Fraud, Waste And Abuse - New policies aimed at reducing fraud, waste and abuse in Medicare and Medicaid include (1) a new enrollment process for providers and suppliers, including an application fee; (2) data-matching and data-sharing across federal healthcare programs; (3) increased civil monetary penalties; (4) increased authority to suspend payment during creditable investigations of fraud; and (5) new procedures to disclose and repay overpayments.

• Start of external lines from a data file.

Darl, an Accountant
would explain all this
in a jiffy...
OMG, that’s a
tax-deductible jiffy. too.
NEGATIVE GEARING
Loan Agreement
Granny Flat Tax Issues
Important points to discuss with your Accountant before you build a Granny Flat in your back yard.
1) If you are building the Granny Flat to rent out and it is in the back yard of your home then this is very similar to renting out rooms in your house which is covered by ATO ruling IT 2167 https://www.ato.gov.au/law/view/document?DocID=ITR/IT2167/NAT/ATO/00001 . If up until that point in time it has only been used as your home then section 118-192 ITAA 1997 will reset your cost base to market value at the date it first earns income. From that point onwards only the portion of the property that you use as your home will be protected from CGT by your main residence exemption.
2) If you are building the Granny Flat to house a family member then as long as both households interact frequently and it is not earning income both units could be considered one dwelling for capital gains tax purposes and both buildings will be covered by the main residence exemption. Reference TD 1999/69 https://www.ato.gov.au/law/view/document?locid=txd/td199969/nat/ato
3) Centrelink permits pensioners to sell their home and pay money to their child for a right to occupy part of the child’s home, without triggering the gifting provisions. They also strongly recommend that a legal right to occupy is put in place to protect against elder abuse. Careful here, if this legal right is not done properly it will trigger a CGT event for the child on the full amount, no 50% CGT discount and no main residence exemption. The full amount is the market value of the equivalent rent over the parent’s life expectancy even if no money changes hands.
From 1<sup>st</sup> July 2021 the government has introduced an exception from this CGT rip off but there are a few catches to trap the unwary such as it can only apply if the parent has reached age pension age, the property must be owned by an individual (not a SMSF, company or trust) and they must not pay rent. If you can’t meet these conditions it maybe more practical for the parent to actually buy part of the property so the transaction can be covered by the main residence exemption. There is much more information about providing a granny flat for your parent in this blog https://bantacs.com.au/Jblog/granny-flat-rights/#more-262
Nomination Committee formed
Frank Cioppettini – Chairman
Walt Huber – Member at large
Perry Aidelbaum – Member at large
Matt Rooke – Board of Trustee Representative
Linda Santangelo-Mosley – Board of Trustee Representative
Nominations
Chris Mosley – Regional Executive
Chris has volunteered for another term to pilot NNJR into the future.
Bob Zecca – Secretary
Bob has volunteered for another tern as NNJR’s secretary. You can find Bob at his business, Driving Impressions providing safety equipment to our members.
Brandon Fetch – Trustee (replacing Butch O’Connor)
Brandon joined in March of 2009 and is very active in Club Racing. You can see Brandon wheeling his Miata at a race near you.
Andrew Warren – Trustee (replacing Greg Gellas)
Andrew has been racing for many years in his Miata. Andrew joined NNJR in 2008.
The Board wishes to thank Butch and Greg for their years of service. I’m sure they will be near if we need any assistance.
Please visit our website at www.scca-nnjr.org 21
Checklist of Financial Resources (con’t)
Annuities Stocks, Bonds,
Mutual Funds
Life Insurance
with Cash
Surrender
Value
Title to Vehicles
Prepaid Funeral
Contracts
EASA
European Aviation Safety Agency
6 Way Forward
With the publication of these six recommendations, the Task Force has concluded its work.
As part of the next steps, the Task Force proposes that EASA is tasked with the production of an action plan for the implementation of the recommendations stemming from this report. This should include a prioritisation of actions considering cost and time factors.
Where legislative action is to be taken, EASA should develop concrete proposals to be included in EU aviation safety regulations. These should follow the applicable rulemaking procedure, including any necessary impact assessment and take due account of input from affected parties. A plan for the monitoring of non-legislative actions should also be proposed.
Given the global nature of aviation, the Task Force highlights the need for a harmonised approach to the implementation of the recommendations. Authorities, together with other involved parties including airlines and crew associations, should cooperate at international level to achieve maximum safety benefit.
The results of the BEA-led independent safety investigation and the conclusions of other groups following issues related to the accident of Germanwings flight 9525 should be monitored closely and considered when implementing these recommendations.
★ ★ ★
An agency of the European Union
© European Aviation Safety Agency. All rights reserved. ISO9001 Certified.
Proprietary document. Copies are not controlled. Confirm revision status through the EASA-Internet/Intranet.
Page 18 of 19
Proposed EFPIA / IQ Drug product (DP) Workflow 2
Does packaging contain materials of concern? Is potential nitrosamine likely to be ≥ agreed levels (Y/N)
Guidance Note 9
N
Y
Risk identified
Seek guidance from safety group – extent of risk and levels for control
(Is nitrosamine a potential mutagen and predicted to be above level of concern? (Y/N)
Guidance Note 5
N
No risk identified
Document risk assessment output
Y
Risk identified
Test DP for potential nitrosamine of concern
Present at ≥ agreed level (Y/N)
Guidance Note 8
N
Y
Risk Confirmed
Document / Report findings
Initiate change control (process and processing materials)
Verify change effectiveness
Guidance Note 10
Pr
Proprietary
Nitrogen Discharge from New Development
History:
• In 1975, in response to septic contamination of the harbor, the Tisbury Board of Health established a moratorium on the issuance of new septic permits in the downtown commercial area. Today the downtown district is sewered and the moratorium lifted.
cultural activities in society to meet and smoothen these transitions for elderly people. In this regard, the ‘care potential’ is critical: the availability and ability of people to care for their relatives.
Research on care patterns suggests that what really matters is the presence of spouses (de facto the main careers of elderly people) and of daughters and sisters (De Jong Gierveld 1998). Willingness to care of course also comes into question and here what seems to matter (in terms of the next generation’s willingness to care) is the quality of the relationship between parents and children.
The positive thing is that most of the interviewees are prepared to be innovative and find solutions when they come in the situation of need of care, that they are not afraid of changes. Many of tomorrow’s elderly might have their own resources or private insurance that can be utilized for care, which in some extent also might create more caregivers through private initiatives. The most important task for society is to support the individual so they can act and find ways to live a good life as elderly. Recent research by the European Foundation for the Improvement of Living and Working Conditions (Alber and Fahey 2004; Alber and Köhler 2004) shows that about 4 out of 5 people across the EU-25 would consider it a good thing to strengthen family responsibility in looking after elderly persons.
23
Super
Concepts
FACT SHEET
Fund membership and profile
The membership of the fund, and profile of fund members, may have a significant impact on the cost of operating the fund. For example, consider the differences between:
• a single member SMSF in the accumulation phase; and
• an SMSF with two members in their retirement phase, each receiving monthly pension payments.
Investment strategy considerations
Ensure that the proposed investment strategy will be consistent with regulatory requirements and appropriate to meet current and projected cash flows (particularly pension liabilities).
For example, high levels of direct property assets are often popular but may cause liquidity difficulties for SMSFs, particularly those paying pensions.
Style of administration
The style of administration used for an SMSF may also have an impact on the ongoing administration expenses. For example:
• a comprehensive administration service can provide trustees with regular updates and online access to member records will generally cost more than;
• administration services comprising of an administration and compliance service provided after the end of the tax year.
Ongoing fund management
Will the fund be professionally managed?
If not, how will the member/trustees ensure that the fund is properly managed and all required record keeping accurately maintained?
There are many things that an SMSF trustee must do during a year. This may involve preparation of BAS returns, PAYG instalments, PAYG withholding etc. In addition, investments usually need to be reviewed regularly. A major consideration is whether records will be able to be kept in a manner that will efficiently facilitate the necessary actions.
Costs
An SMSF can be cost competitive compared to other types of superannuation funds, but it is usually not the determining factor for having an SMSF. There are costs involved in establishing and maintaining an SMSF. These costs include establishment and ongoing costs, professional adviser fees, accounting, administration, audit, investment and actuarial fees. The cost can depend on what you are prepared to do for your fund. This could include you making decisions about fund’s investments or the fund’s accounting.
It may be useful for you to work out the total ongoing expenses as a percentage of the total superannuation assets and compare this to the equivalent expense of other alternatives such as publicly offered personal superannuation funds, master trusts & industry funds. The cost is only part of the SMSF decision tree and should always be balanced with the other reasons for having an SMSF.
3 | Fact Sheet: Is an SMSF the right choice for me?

President Obama Outlines His Vision

In a prime time address before a joint session of Congress last week, President Obama outlined his vision for healthcare reform calling on lawmakers to send him a bill. Building on the President's eight principles for "transforming and modernizing" America's healthcare system, the White House released a bullet point outline of policy concepts called "The Obama Plan ." Core elements central to the President's plan are greater stability and security for the insured, affordable choices for the uninsured and reining in healthcare costs. The bullet points comprising The Obama Plan appear to draw concepts from both the House and Senate bills, as well as the Senate Finance Committee's draft Framework for Comprehensive Health Reform and the Chairman's Mark.

So What's Next?

The President reconfirmed his intention to push Congress for comprehensive health reform this year. Unanswered questions include how lawmakers will reconcile the differing versions of the House Affordable Choices Act with the Senate bills and the President's plan, whether Congress will split the reform measure into two or more bills and whether a procedural option - known as "reconciliation" - will be employed to both limit debate and pass the parts of the bill that lack broad support with a simple majority in the Senate.

Amidst the political fray, the challenge for providers will be in following the multitude of provisions affecting the industry, informing Congress of potential unintended consequences, while readying/preparing for the major changes likely to come.